_Goal 1_:
Output, character for character, the lines of the listing below from the line with "pose: elev=171.0 azim=140.6" up to and including the line with "Dot at: (239, 222)".
++++ Document text ++++
[tpm] Perl as a career

Antonio Sun antoniosun at lavabit.com
Sat Mar 7 14:29:57 PST 2009


Hi,

First of all, thank you all who have replied.

On Sat, Mar 7, 2009 at 12:56 PM, Adam Prime <adam.prime at utoronto.ca> wrote:

> Your language of preference does not need to define your career, unless you
> want it to.  Good programmers are always going to be in demand. . .

I 100% agree with you. But ironically, >99% of the employers/job
postings don't have such attitude. E.g., they need people have 5+
years of Java programming experiences when Java hadn't been popular
for over 3 years. I am mostly a C/C++ programmer, but have been
programming Perl since 1996, and keep on programming Perl and
improving my Perl Skills, e.g., OO/inheritance, etc, and I've been
maintaining CPAN modules since 2002. Still, good programming skills
does not equal to good demands for newcomers like me.

> . . .
++++
_Goal 2_:
Return the entire mailing-list message about Perl as a career above verbatim.
++++ Data listing ++++
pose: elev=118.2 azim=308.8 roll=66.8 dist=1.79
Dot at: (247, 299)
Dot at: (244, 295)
++++
++++ Data listing ++++
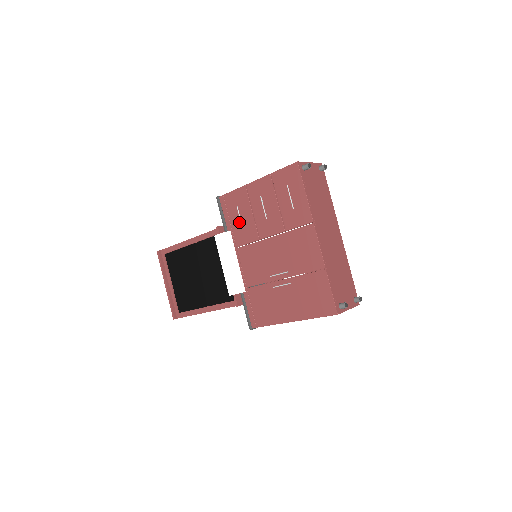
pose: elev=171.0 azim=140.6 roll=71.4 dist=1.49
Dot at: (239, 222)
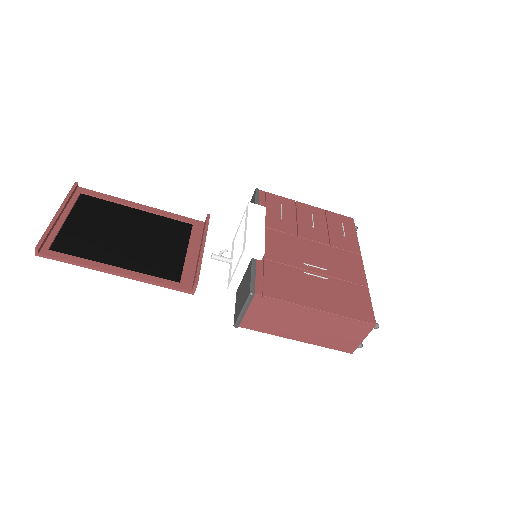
++++
++++ Data listing ++++
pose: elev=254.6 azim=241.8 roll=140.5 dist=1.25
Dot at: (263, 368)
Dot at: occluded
++++
_Worked answer 1_:
pose: elev=171.0 azim=140.6 roll=71.4 dist=1.49
Dot at: (239, 222)

_Worked answer 2_:
[tpm] Perl as a career

Antonio Sun antoniosun at lavabit.com
Sat Mar 7 14:29:57 PST 2009


Hi,

First of all, thank you all who have replied.

On Sat, Mar 7, 2009 at 12:56 PM, Adam Prime <adam.prime at utoronto.ca> wrote:

> Your language of preference does not need to define your career, unless you
> want it to.  Good programmers are always going to be in demand. . .

I 100% agree with you. But ironically, >99% of the employers/job
postings don't have such attitude. E.g., they need people have 5+
years of Java programming experiences when Java hadn't been popular
for over 3 years. I am mostly a C/C++ programmer, but have been
programming Perl since 1996, and keep on programming Perl and
improving my Perl Skills, e.g., OO/inheritance, etc, and I've been
maintaining CPAN modules since 2002. Still, good programming skills
does not equal to good demands for newcomers like me.

> . . .